As I wrote earlier, closeup work is brutal on depth of field. For extreme closeups you may have a mere few millimeters of depth in focus. I've seen it written that diopters - and higher power diopters in particular - reduce the depth of field. This is not really true. Or, at the very least, the diopter isn't to blame. Macro work always has bad depth of field. Depth of field isn't determined by the lenses or filters you use. It's determined by the f-stop and the image size, and those alone. (For a more technical discussion of when this rule is true and when it isn't, see below.)

For example, take the +2 diopter zoomed all the way in from 31.1 cm away, which I mentioned gave you 5.5 CDC. Now, take the same shot using the +5 diopter from 19 cm away, but zoomed out quite a bit so you're still getting 5.5 CDC. You might expect you'd have less depth of field - you're much, much closer to the subject. In fact, the depth of field is exactly the same! Even so, the pictures are different. Because you're working so much closer, you'll have a different angle on everything in the background of the picture. Your flash will behave differently since it's so much closer. And, of course, you're a lot more likely to have scared off the butterfly!

Something worth keeping in mind: because a larger image size means less depth of field, it's also true that a smaller image size means more depth of field. And with diopters, you can get a smaller image size just by zooming out, without moving the camera or refocusing. So if you're having trouble focusing on a butterfly, just zoom out a little. Frame-filling pictures aren't worth much when they're blurred.

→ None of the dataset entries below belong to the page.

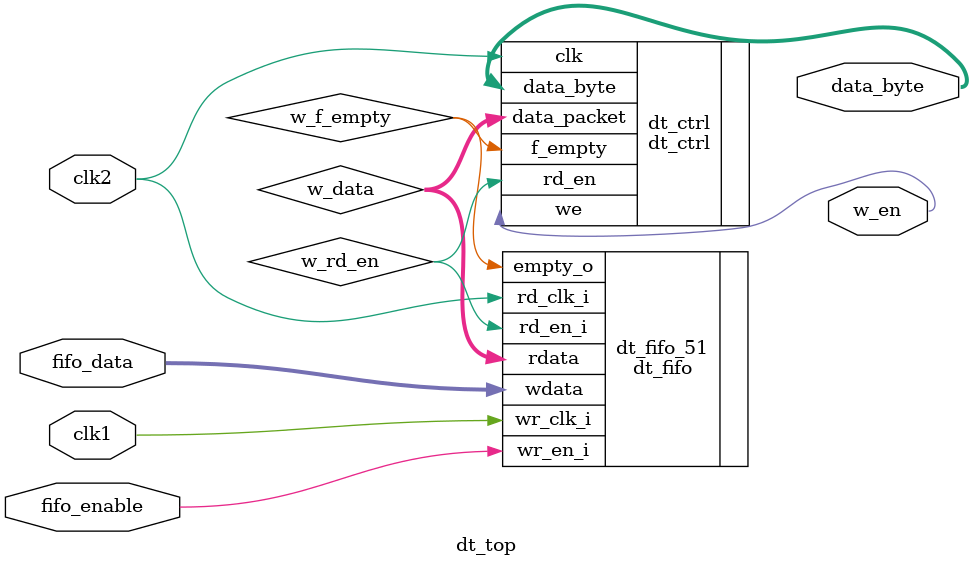
<source format=v>
`include "periplex.vh"

module dt_top(
    input                           clk1,
    input                           clk2,
    input                           fifo_enable,
    input [DATA_PACKET_WIDTH-1:0]   fifo_data,
    output                          w_en,
    output [UART_DATA_WIDTH-1:0]    data_byte
);
 
/* Gloabal parameters */
parameter ASYNC_FIFO_DEPTH  = 16;
parameter DATA_PACKET_WIDTH = 51;
parameter UART_DATA_WIDTH   = 8;

/* Wire Declarations */
wire [DATA_PACKET_WIDTH-1:0]    w_data;
wire                            w_f_empty;
wire                            w_rd_en;


/* Module instantiations */
dt_fifo dt_fifo_51(
    .wr_clk_i   (clk1),
    .rd_clk_i   (clk2),
    .wr_en_i    (fifo_enable),
    .wdata      (fifo_data),
    .rd_en_i    (w_rd_en),
    .rdata      (w_data), 
    .empty_o    (w_f_empty)
);

dt_ctrl #(
    .DATA_PACKET_WIDTH(DATA_PACKET_WIDTH),
    .UART_DATA_WIDTH(UART_DATA_WIDTH)
)dt_ctrl(
    .clk            (clk2),
    .data_packet    (w_data),
    .f_empty        (w_f_empty),
    .rd_en          (w_rd_en),
    .data_byte      (data_byte),
    .we             (w_en)
);

endmodule

</source>
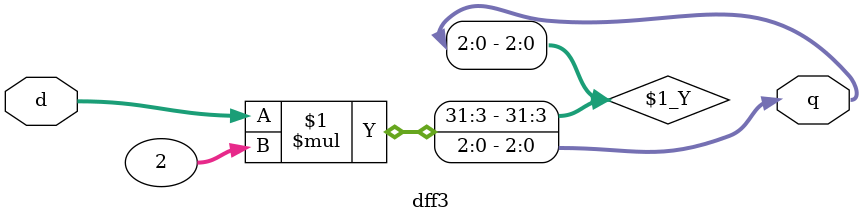
<source format=v>

module dff3 (
input [2:0] d,
output wire [2:0] q);

assign q = d*2;

endmodule

</source>
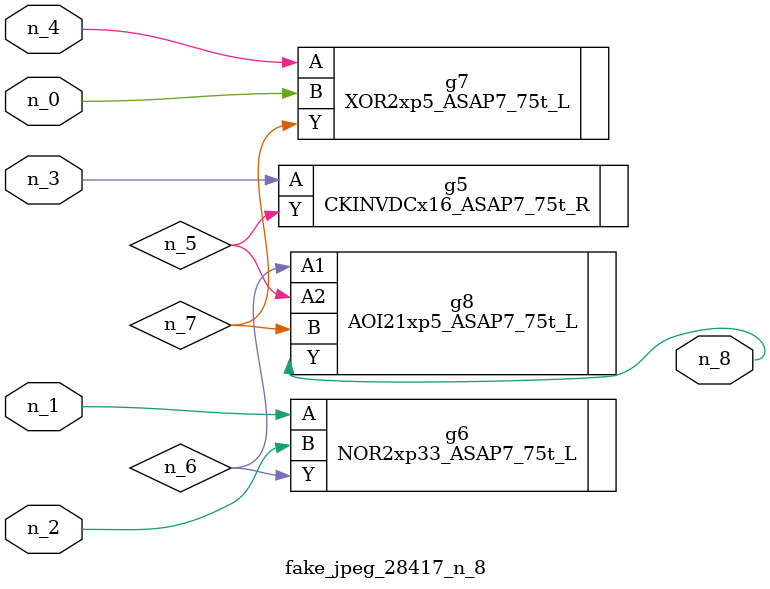
<source format=v>
module fake_jpeg_28417_n_8 (n_3, n_2, n_1, n_0, n_4, n_8);

input n_3;
input n_2;
input n_1;
input n_0;
input n_4;

output n_8;

wire n_6;
wire n_5;
wire n_7;

CKINVDCx16_ASAP7_75t_R g5 ( 
.A(n_3),
.Y(n_5)
);

NOR2xp33_ASAP7_75t_L g6 ( 
.A(n_1),
.B(n_2),
.Y(n_6)
);

XOR2xp5_ASAP7_75t_L g7 ( 
.A(n_4),
.B(n_0),
.Y(n_7)
);

AOI21xp5_ASAP7_75t_L g8 ( 
.A1(n_6),
.A2(n_5),
.B(n_7),
.Y(n_8)
);


endmodule
</source>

What brand and model diopter to get

Diopters are not all created equally. Stay away from single-element diopters - even if advertised as "multi-coated", they will hurt your image quality. (You've just spent hundreds on a digital camera - don't try to save $50 on the filter!) Stick to two-element diopters. Hoya makes high quality +3, +4, and +5 two-element diopters, which can be ordered from The Filter Connection. You can also try the somewhat less expensive, but still good quality Canon 500D and the 250D. The 500D is a +2 diopter, the 250D is a +4 diopter. (The Canon 500 is an inexpensive single-element diopter. Don't bother.) There's likely other good brands; these are the two I've tried.